Both the line containing "Dans Les Ridules" and the last line of the listing are included: write out exactly the lines from one to the other.

##########

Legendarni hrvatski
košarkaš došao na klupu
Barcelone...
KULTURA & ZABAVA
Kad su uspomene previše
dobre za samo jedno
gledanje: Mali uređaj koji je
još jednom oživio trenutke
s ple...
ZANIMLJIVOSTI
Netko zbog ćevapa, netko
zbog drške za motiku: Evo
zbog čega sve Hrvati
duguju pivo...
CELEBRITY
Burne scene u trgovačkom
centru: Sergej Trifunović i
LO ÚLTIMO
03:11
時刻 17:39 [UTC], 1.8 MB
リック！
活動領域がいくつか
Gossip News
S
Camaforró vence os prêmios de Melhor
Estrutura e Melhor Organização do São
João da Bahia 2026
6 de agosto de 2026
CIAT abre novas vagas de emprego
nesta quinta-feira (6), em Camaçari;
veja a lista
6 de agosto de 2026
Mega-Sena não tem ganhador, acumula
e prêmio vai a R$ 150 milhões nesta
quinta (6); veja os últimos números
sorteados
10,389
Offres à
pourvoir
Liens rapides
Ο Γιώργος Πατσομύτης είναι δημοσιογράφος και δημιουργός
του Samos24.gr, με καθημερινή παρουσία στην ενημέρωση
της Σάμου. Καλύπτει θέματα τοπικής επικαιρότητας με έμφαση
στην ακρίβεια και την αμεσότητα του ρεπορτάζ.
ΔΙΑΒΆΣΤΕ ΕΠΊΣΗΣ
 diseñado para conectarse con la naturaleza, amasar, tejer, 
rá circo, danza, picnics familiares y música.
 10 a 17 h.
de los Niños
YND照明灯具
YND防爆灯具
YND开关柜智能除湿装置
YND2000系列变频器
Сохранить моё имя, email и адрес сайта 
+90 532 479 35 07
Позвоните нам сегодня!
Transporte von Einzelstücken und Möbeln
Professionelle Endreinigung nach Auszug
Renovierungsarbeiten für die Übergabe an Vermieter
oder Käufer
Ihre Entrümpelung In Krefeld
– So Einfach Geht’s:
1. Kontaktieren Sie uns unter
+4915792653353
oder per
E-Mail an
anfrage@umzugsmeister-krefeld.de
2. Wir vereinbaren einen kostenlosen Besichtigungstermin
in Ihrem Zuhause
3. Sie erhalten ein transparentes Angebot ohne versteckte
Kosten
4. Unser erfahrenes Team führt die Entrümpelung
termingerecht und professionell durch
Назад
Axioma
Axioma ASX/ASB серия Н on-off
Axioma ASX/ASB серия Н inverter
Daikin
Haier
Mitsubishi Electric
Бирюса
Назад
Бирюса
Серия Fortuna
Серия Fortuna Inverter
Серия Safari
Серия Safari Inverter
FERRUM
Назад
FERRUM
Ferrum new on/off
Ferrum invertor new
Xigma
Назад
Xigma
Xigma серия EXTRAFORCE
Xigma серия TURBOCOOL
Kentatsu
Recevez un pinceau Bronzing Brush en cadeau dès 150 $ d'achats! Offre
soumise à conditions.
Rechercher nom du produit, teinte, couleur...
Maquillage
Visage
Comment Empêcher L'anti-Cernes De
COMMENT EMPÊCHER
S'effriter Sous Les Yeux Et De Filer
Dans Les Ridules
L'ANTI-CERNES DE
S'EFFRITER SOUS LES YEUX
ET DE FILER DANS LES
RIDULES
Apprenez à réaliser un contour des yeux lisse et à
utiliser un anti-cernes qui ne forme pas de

##########

— THE COMPLETED TASK —
Dans Les Ridules
L'ANTI-CERNES DE
S'EFFRITER SOUS LES YEUX
ET DE FILER DANS LES
RIDULES
Apprenez à réaliser un contour des yeux lisse et à
utiliser un anti-cernes qui ne forme pas de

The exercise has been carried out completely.